Source document:
-- Opening Marker --

Sometimes it really gets to me that I can't do everything. I pride myself in having a clean home, healthy and happy kids. But that isn't always possible. Especially when I'm sick. Laundry gets backed up, dishes pile up in the sink, the TV is on far too much and all I want to do is lay around.
Rex has been sick for the last three days and I'm feeling like myself again after being sick for two days. Yesterday was the worst of it for me. I had been up a lot with Rex throughout the past few nights and during the day it wasn't much better trying to make him comfortable. When I woke up yesterday my body was screaming at me to take it easy. How do I take it easy with two kids? Levi has preschool and gymnastics. I have diapers I need to wash and I discovered that I was out of comfy underwear (who wants to wear a thong when they're sick? NOT ME!). So, I began asking for help. I knew I couldn't do this on my own. Levi's dad was able to pick him up from preschool and Andy was going to look into getting done with work a couple hours early to bring him to gymnastics. I got diapers in the laundry and threw on a pair of Andy's boxers to get by without my comfy underwear.

-- Closing Marker --

Information:
-- Opening Marker --

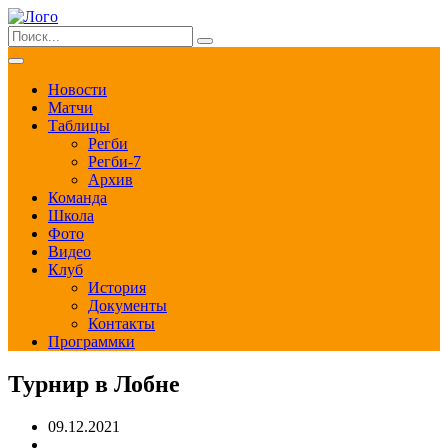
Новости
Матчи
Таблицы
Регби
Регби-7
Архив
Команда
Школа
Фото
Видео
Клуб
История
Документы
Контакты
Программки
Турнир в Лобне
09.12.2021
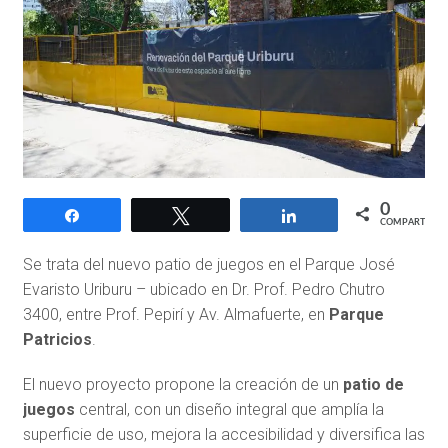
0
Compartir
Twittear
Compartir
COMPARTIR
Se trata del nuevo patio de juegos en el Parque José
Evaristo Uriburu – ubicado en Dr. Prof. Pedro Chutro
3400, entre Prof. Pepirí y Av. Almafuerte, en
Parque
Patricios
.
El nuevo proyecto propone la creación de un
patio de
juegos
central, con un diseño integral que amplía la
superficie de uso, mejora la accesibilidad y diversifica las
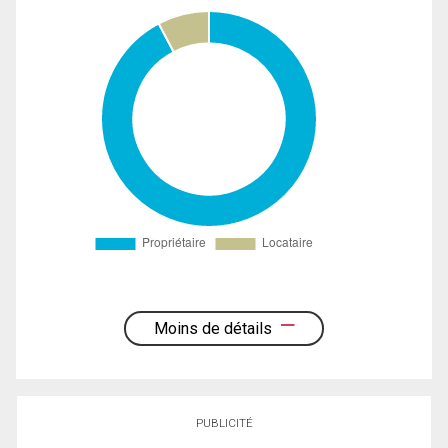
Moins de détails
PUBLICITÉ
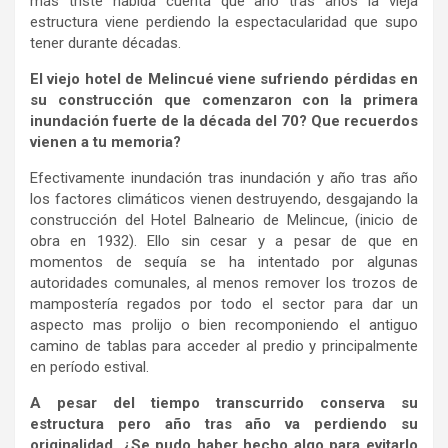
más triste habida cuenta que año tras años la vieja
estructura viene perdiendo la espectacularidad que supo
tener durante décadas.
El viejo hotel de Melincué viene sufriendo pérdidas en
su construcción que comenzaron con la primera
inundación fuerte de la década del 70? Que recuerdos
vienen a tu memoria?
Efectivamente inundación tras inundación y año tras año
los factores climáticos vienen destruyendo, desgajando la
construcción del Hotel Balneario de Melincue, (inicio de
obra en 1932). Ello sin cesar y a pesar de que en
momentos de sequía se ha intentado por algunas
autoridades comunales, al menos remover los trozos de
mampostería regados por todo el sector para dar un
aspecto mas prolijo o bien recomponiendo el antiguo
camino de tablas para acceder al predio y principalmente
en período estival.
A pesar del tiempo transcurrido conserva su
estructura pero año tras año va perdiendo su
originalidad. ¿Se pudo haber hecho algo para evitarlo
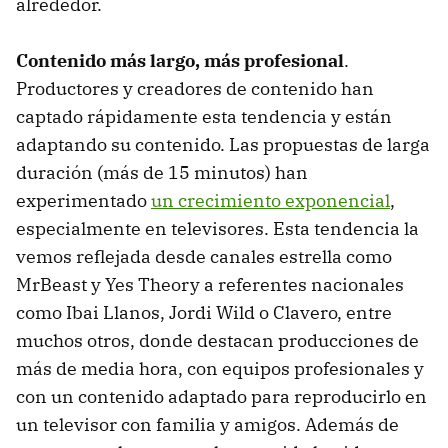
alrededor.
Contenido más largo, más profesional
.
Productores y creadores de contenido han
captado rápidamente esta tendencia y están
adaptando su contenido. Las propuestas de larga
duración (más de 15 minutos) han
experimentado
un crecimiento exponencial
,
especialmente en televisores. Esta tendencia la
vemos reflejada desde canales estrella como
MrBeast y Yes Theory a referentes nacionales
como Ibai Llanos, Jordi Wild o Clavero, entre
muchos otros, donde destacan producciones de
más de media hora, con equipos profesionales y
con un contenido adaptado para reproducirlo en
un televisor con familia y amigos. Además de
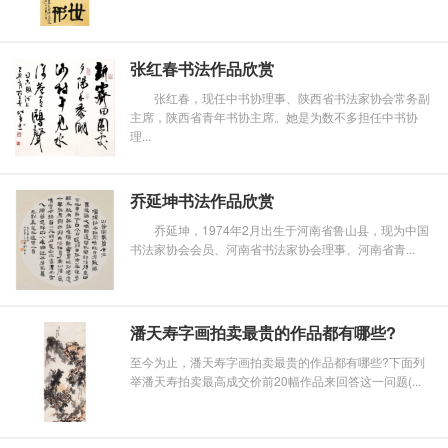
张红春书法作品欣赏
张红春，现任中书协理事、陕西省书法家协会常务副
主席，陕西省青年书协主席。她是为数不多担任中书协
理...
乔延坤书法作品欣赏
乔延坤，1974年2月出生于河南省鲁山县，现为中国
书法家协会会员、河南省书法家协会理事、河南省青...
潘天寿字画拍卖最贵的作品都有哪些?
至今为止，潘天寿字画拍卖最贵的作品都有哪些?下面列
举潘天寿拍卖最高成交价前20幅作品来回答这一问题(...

-- Closing Marker --

Your objective:
Continue the blog post about managing a household and two children while sick, starting right after the sentence that ends "to get by without my comfy underwear."

Result of this exercise:
With Rex napping and Levi home from school I allowed myself to fall asleep on the couch. Levi was content with games on my cell phone and I asked him to tell me if he heard Rex wake up. 40 minutes later it's 12:45 and I wake up to our door opening. Andy was home from work! And, at that exact moment I hear Rex talking to himself in his crib. I couldn't have been more relieved! At this point I was running a fever, was sweating one minute and freezing the next with a pounding headache. Did I mention that I can't take cold medicine? One of the downsides to breastfeeding.
I was able to get a lot of rest yesterday and I feel so grateful to have people in my life that are so willing to help when they can. It would have been an awful day yesterday without them. Not just for me but for my kids. They don't deserve that. I know for a fact I would still be feeling like crap today if I didn't have the help. So, THANK YOU to those of you that made it possible.
Not every mom can keep it together when they're feeling down and there's nothing wrong with them needing help or not being able to do it all on their own. I'm no supermom. I never will be. And I'm perfectly okay with that.